- [EXTRAIT À LIRE]
/---

Pendant que les pays européens font la guerre aux Etats-Unis et à la Chine, pour le respect des protocoles de Kyoto, on se croit revenu, en Russie, au 19° siècle ; Période de l’industrialisation, où l’homme s’est crû plus fort que la nature et a tenté de la dominer. Ce n’est pas une question pour eux de se moquer des questions environnementales, mais plus complexe que ça, il y a une sorte de fascination à la mettre en pièces.

Au niveau écologique d’abord, les individus ne font aucun effort pour respecter l’environnement. Les parcs sont tapissés de détritus, les bouteilles vides remplacent les poissons dans les lacs... Quand bien même une personne voudrait faire attention, qu’elle ne le pourrait. Les poubelles dans la rue sont rares, et celles qui se présentent enfin sont submergées de déchets.

Certaines habitudes, jouant sur la pauvreté urbaine, permettent de réduire un peu le phénomène. C’est un peu comme si les individus laissaient leurs détritus à portée des plus pauvres, exprès. Les bouteilles et canettes vides, par exemple, sont ramassées et recyclés pour quelques kopecks, et certains, la nuit, font le tour de la ville, dans l’espoir de gagner de quoi manger.

D’autre part, la Russie, qui a pour emblème l’ours, n’affiche aucun respect pour les animaux. Leur adoration pour la fourrure, qui tien chaud pendant les rudes hivers, peut encore être comprise, mais cela va en réalité plus loin. Il est difficile de trouver un lieu festif, un rassemblement de foule, sans l’animal sauvage que l’on exhibe, en captivité. Le zoo est aussi la promenade la plus appréciée des moscovites, comme une sorte d’attraction à enfermer les animaux en cage.

\---

- [DESCRIPTION DE LA TÂCHE]
Relevez tous les pays désignés nommément dans l'extrait ci-dessus.

- [LIGNES PRÉSENTÉES]
/---

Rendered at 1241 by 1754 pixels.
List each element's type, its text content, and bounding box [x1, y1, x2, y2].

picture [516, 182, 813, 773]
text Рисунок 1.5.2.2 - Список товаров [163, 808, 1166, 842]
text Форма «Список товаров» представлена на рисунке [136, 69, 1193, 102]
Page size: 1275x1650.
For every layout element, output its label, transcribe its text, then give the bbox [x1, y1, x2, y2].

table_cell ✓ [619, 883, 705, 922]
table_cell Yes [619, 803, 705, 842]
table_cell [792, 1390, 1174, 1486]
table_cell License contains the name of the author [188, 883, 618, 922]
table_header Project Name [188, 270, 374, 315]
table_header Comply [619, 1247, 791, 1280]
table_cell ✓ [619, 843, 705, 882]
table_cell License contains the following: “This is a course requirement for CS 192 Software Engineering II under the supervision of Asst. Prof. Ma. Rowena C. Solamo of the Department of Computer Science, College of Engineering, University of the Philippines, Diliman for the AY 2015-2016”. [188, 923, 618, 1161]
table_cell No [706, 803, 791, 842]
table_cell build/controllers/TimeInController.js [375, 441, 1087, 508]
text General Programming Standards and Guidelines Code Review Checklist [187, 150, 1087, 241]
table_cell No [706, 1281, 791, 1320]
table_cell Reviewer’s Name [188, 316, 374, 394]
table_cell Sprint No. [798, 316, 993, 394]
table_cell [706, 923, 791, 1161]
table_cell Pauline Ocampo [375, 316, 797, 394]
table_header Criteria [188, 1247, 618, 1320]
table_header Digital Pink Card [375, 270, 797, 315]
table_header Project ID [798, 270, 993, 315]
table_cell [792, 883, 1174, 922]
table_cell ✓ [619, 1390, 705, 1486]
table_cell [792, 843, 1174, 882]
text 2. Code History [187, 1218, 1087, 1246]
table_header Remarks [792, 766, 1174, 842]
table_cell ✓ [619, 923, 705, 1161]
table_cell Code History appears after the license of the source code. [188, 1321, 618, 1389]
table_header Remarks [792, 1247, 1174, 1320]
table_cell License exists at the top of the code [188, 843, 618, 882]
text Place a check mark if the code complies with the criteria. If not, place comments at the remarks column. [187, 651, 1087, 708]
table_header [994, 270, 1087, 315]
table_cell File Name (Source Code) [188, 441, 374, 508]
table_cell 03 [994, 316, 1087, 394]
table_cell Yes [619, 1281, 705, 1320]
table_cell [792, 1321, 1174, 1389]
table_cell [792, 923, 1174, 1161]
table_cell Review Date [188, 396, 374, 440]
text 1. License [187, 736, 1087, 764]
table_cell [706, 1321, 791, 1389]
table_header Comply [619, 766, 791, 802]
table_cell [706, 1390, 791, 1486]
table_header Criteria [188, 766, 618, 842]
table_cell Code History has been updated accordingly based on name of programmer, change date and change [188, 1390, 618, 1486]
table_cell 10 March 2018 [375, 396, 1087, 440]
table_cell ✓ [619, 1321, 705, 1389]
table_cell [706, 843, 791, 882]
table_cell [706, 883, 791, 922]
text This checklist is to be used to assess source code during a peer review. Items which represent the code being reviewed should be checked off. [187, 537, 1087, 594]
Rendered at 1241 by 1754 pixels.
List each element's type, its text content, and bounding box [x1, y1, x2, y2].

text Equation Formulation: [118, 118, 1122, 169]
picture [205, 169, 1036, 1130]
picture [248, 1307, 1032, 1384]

\---

- [SOLUTION PROPOSÉE]
Etats-Unis, Chine, Russie